My daughter loved the strong female characters and storylines. She was interested in the structure of the comics, too; how she could see the story being played out as she scanned her eyes over the page.
There was a certain drama that drew her in. She was enthralled with the comics and everywhere we went, they were always in her hand. And slowly but surely, after all her resistance, I started to hear her sounding out the large words, without prompting. It was the first time she’d actually attempted to read on her own. Soon, she was picking out graphic novels, novels in comic-strip format, at the library. So far, her favorites are stories about girlhood, friendship, and unlikely heroes.
But it turns out, my daughter’s story isn’t unique. I’ve since learned that graphic novels have educational perks for kids that just aren’t talked about. They can help kids develop more complex reading and analytical skills, using the images and text together to develop a greater understanding of the story, and of storytelling itself.

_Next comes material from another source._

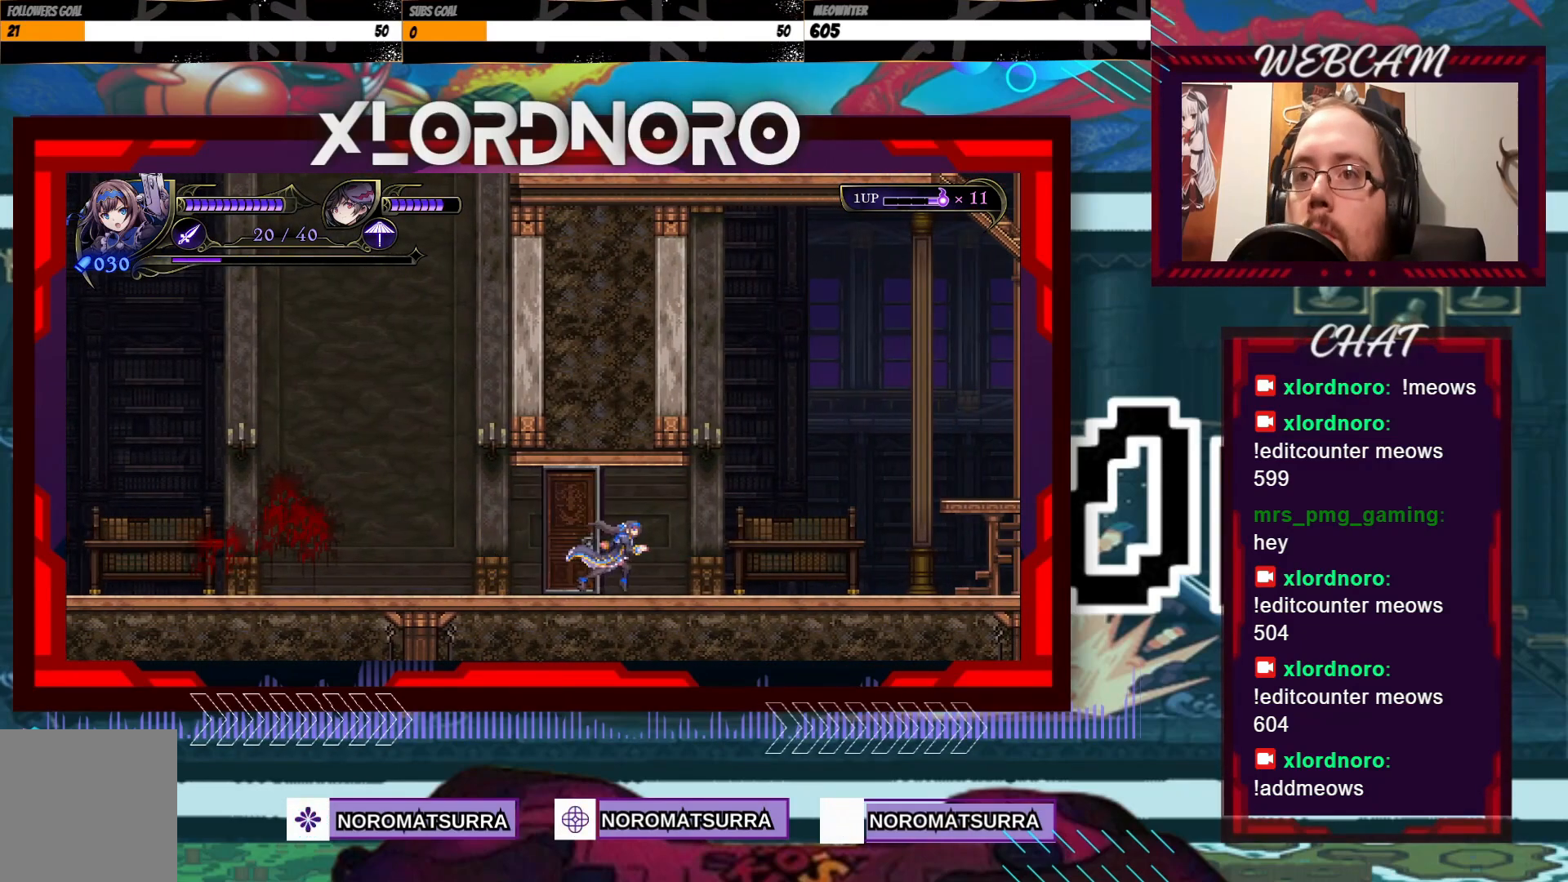
{"dt_ms": 500, "buttons": [], "left_stick": "center", "right_stick": "center", "events": []}
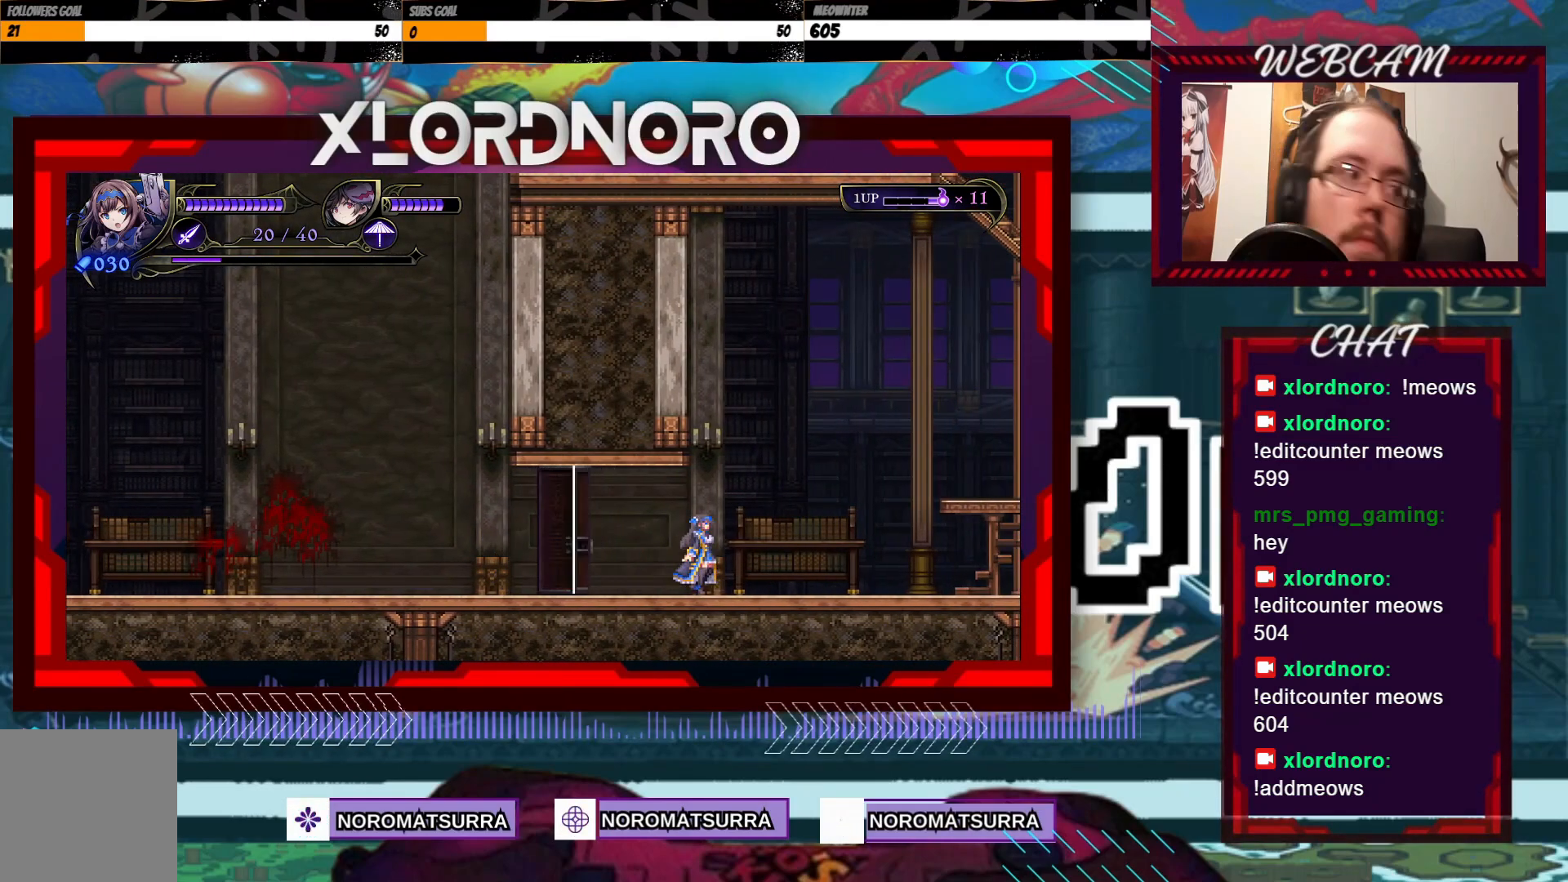
{"dt_ms": 500, "buttons": [], "left_stick": "down", "right_stick": "center", "events": [[450, "left_stick", "down"]]}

And that was true for us: I wasn’t focused on what my kid was learning, I was simply following her lead, and relishing the fact that she has found something she loved and was excited about. The fact that she was developing important reading skills was a bonus. But more importantly, perhaps, her bedroom is filled with books again that don’t go untouched. She actually wants to read again for the simple joy of it.
Now at 8, she’s able to follow stories herself. But it’s not because she was forced. It wasn’t pressure from any tutor or teacher. And it certainly wasn’t memorizing sight words or sitting at a desk staring at handouts. Somehow, comics did the trick. But really, it was writing her own rules for learning that brought back her confidence to even want to. It was finding something she loved, and letting that guide her. Because as it turns out, that’s the easiest way to learn.
This Sunday, the morning paper came in the mail. While I paged through it, looking for something to read, my daughter stood next to me, holding out her hand. I knew what she was waiting for. Without saying a word, I found the comics and handed them over. “YES!” she whispered, doing an excited little skip, then running off to go read them.
And once again, I couldn’t help but smile.